I present the preliminary results of the Nemea Center's collaborative project with the Greek Archaeological Service (TAPHOS) at the LBA site of Aidonia in the Korinthia region of Greece. This project was launched to explore the socio-cultural practices and political affiliation of the people interred in the Late Bronze Age (LBA) cemetery at Aidonia while at the same time preserving an endangered archaeological site through systematic excavation, publication of legacy material, and public education.
The tombs at Aidonia date from the early 15th to the late 13th c. BCE, roughly contemporary with the Shaft Graves from Mycenae excavated by Heinrich Schliemann and the influential palatial period that followed. The Mycenaean cemetery of Aidonia challenges current narratives regarding state development in LBA Greece because the tombs there echo the burials of palatial elites, but mortuary practices indicate that they thrived independent of the palatial societies characteristic of the nearby Argolid region.

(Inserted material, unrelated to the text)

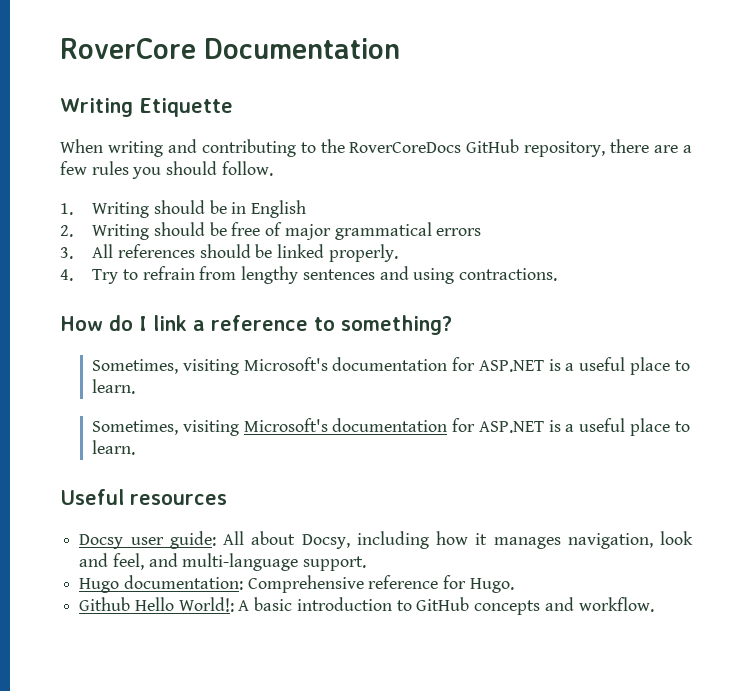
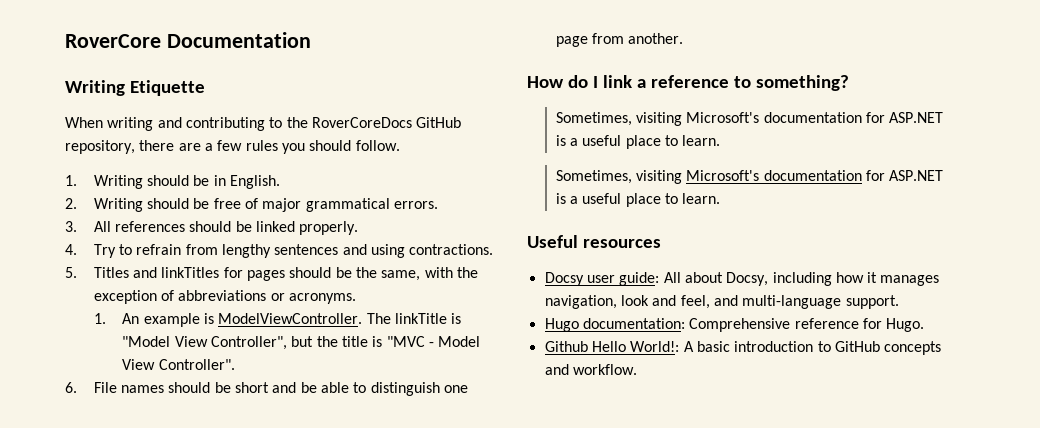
[251,200,307,218] English -> [229,175,280,189] English.
[436,228,482,236] errors -> [393,201,438,209] errors.
(558, 274) none -> [65,267,478,281] [93,290,356,304] [93,313,462,327] [122,336,481,350] [122,359,235,370] [65,382,468,396] [555,33,684,47] // 5. Titles and linkTitles for pages should be the same, with the exception of abbreviations or acronyms. // 1. An example is ModelViewController. The linkTitle is "Model View Controller", but the title is "MVC - Model View Controller". // 6. File names should be short and be able to distinguish one page from another.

Four years of excavation following a pilot survey season have revealed a complex mortuary tradition that includes significant variation in the treatment of primary and secondary burials indicating how the population engaged with and created memories of their past through the use and reuse of chamber tombs. Our current work has also revealed that extensive looting continues on the site and has already destroyed much of the site's narrative, but not entirely as several undisturbed tombs have now been completely and systematically recovered by our project.